3. Başvuru, başvuru formu ve eklerinin idari yönden yapılan ön incelemesinden sonra Komisyona sunulmuştur.
4. Komisyonca başvurunun kabul edilebilirlik incelemesinin Bölüm tarafından yapılmasına karar verilmiştir.
5. Bölüm Başkanı tarafından başvurunun kabul edilebilirlik ve esas incelemesinin birlikte yapılmasına karar verilmiştir.
6. Başvuru belgelerinin bir örneği bilgi için Adalet Bakanlığına gönderilmiştir.
III. OLAY VE OLGULAR
7. Başvuru formu ve eklerinde ifade edildiği şekliyle ve Ulusal Yargı Ağı Bilişim Sistemi (UYAP) aracılığıyla erişilen bilgi ve belgeler çerçevesinde olaylar özetle şöyledir:
8. 2009-2010 eğitim öğretim yılında Emniyet Genel Müdürlüğü tarafından 1.125 erkek ve 75 kadın kontenjanı olmak üzere 1.200 polis memuru için komiser yardımcılığı kursu açılması uygun görülmüştür. Bunun üzerine Emniyet Genel Müdürlüğü ile Millî Eğitim Bakanlığı arasında yapılan protokol uyarınca 2/5/2009 tarihinde Millî Eğitim Bakanlığı tarafından komiser yardımcılığı kursu yazılı sınavı yapılmıştır. Başvurucu anılan sınavda 78 puan almak suretiyle 1082. sırada yer almış ve komiser yardımcılığı kursuna başlamıştır.
9. Yukarıda belirtilen sınava karşı, bazı soruların hatalı olduğu belirtilerek iptal davası açılmış ve Ankara 2. İdare Mahkemesi tarafından 10/3/2010 tarihinde sınavın 12 sorusunun yürütmesinin durdurulmasına karar verilmiştir. Kararda, yürütmesi durdurulan 12 soru değerlendirme dışı bırakılarak tüm adayların puanlarının 88 soru üzerinden protokol hükümleri uyarınca hesaplanarak yeniden bir başarı sırası yapılması gerektiği belirtilmiştir. Bunun üzerine yazılı sınav 88 soru üzerinden yeniden değerlendirilmiştir. Yapılan bu değerlendirme neticesinde hazırlanan yeni listeye göre başvurucu 76,541 puanla 368. yedek sırada yer almış ve erkek polis memurları için belirlenen 1.125 kişilik kontenjana girememiştir.

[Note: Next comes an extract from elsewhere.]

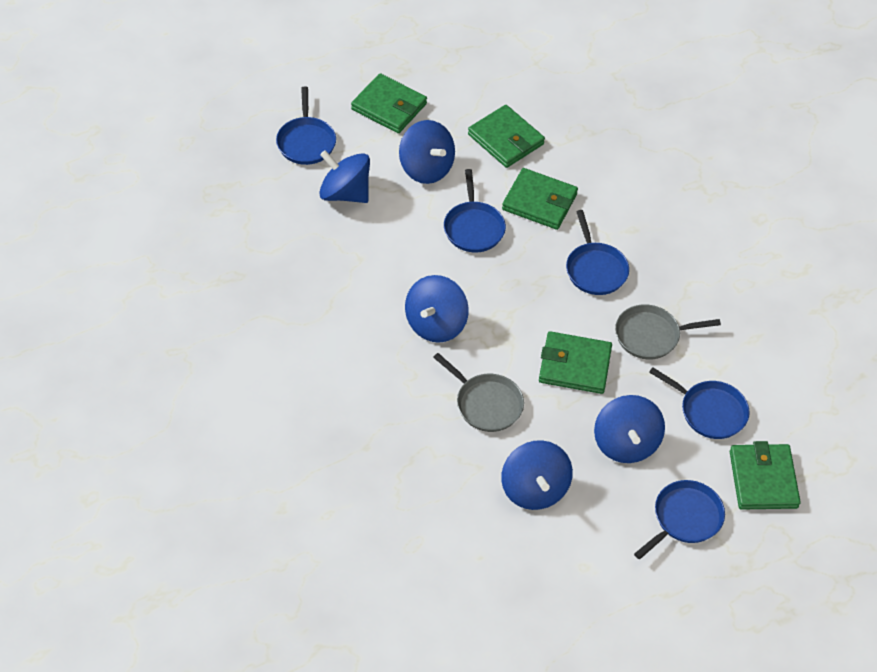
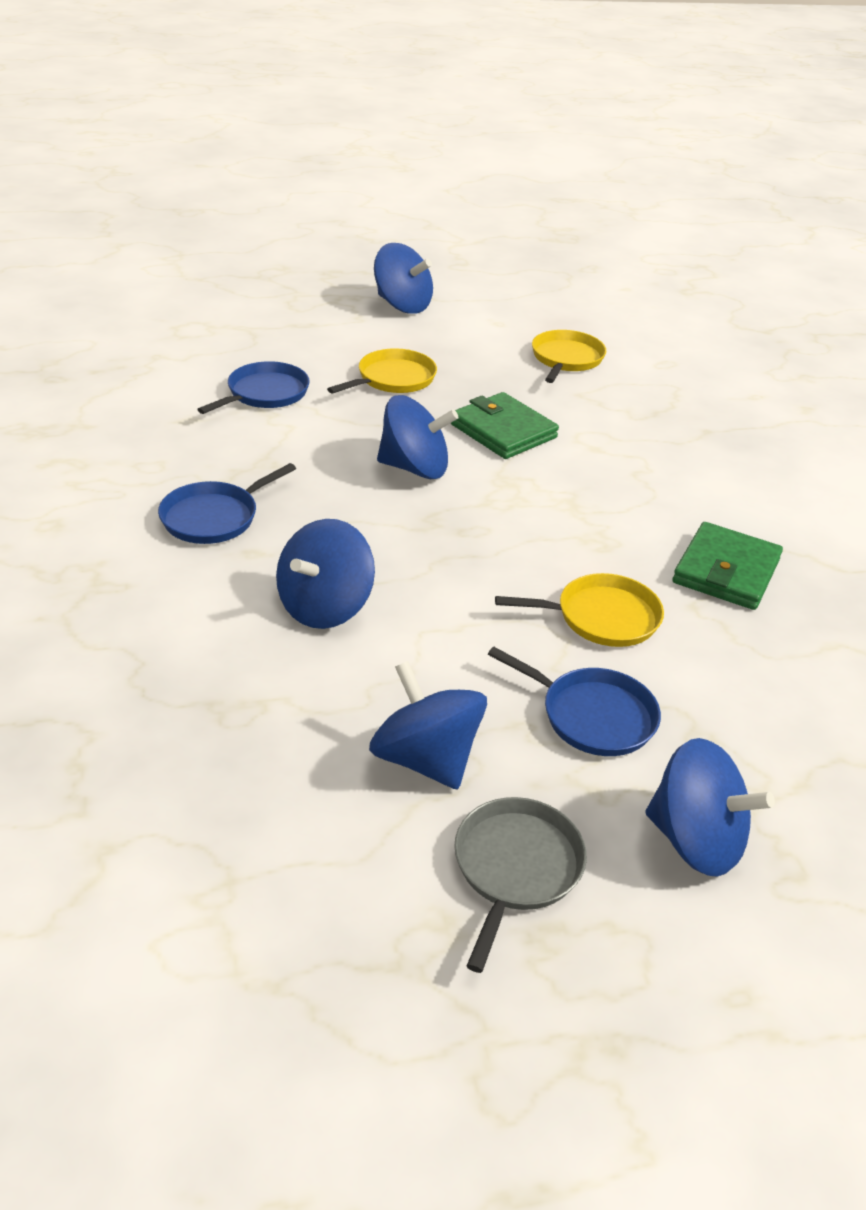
blue pan: 5 -> 3
green wallet: 5 -> 2
grey pan: 2 -> 1
yellow pan: 0 -> 3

10. Ankara 2. İdare Mahkemesi 30/6/2010 tarihinde anılan sınavın 12 sorusunun iptaline karar vermiştir. Yürütmenin durdurulması kararında belirtilen gerekçeler söz konusu kararda da yer almıştır.
11. Sınav soruları iptal edilmesine ve yeniden bir liste hazırlanmasına rağmen daha öncesinde kursa başlamış ve yeni hazırlanan liste sonucunda kursu yarım kalanların durumunun ne olacağına ilişkin Emniyet Genel Müdürlüğü Hukuk Müşavirliği; Mahkemece yalnızca sınavın yürütmesinin durdurulduğu, sınavın iptaline karar verilmediğinden söz konusu husus hakkında yapılacak bir işlem bulunmadığı şeklinde görüş bildirmiştir. Bu görüş üzerine başvurucu kursa devam ettirilmiş ve kursu başarı ile tamamlaması üzerine 2010 yılı Temmuz ayında komiser yardımcısı olarak atanmıştır.
12. Bununla birlikte Ankara 2. İdare Mahkemesi 30/6/2010 tarihli kararının temyiz edilmesi üzerine Danıştay Onikinci Dairesi 16/3/2011 tarihinde mahkeme kararını gerekçeli olarak onamıştır. Kararda 12 sorunun iptal edilmesi üzerine değerlendirmenin 88 soru üzerinden yapılmaması gerektiği belirtilmiştir. İptal edilen sorular doğru kabul edilerek değerlendirmenin yine 100 puan üzerinden yapılması gerektiği ifade edilmiştir.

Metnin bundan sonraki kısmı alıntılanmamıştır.